Pemberlakuan Perppu No.1 Tahun 2020 tentang Pelaksanaan Kebijakan Keuangan Negara telah merevisi alokasi anggaran penanganan pandemi Covid-19 sehingga anggaran membengkak menjadi Rp695,2 triliun. “Dengan kondisi membengkaknya anggaran negara untuk penanganan Covid-19, maka akan berdampak pada perhitungan APBN yang berpengaruh pada tingkat pertumbungan ekonomi nasional, saat ini pertumbuhan pada kuartal II minus 3,8%,” katanya.
Sebelumnya angka proyeksi ekonomi di kuartal II yang negatif juga dikonfirmasi oleh Badan Pusat Statistik (BPS). Hal itu terlihat dari beberapa indikator mulai dari penjualan mobil yang “terjun bebas” 93,21%, penjualan motor yang turun 79,31%, demikian juga impor bahan baku.
“Menkeu sepertinya akan 'putar otak' agar ekonomi Indonesia bangkit lagi bulan depan. Selain itu sinyal lainnya juga bisa dilihat dari jumlah penumpang angkutan transportasi. Di sektor udara terjadi penurunan 87,91% di kuartal II-2020," tambahnya.
Wibi mengatakan kemerosotan pertumbuhan ekonomi Indonesia disebabkan oleh kebijakan Pembatasan Sosial Berskala Besar (PSBB). Kemerosotan ekonomi tersebut tidak hanya dialami Indonesia melainkan seluruh dunia, bahkan ekonomi global diprediksi negatif hingga minus 7%.
Menurutnya tidak mudah bagi pemerintah untuk memeroleh dana masuk untuk memperkuat APBN karena hampir semua sektor lumpuh dalam kurun waktu enam (6) bulan terakhir. Pembina Lembaga Pengawas Kinerja Aparatur Negara (LPKAN) itu menerangkan masyarakat wajib tahu tentang program konkret pemerintah dari mana anggaran Covid-19 itu diperoleh dan seperti apa realisasinya.

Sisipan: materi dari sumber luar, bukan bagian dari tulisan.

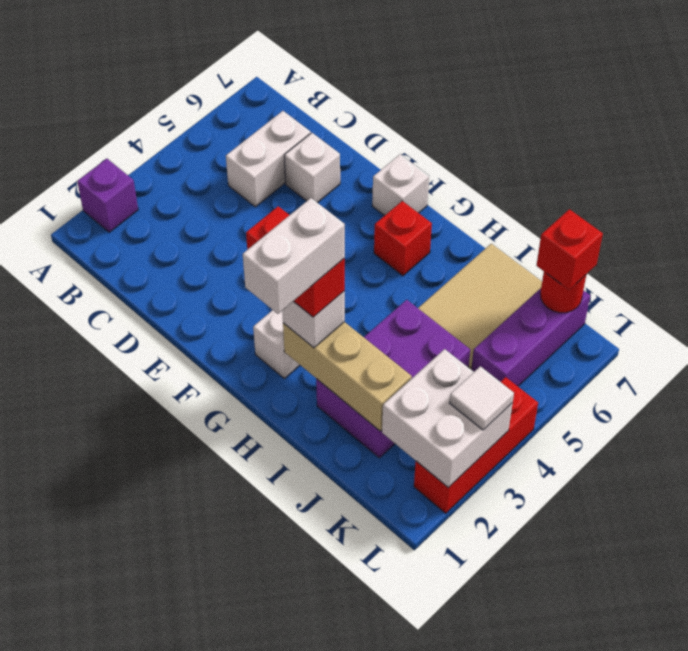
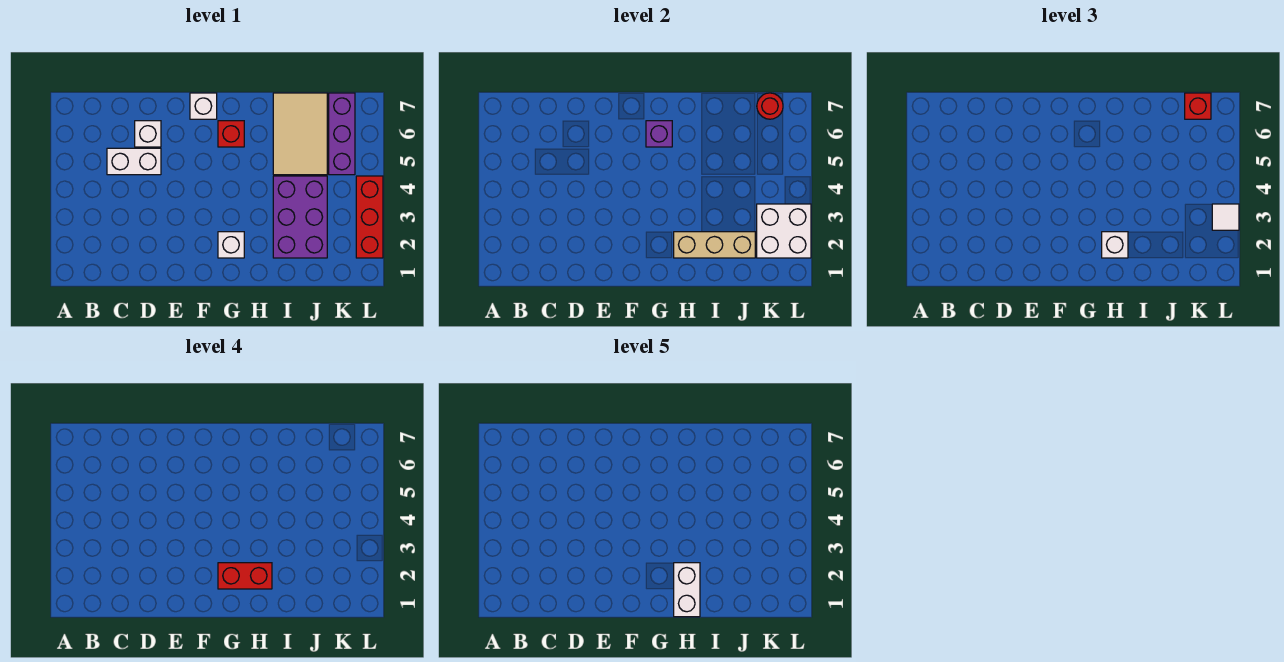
purple brick A2 level 1 -> purple brick G6 level 2
white brick C5:C6 level 1 -> white brick C5:D5 level 1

“Rakyat perlu mengetahui secara terbuka dana dari mana pemerintah akan menambal APBN yang sudah defisit berat dan minus ini?. Apa berhutang dari Bank Dunia dan IMF? atau berhutang pada Cina?. Hal inilah yang harus dijelaskan oleh menteri keuangan karena dengan adanya penambahan dana program PEN yang begitu besar dikhawatirkan untuk diselewengkan ke tempat lain seperti untuk menambal utang-utang BUMN yang menumpuk,” kritiknya.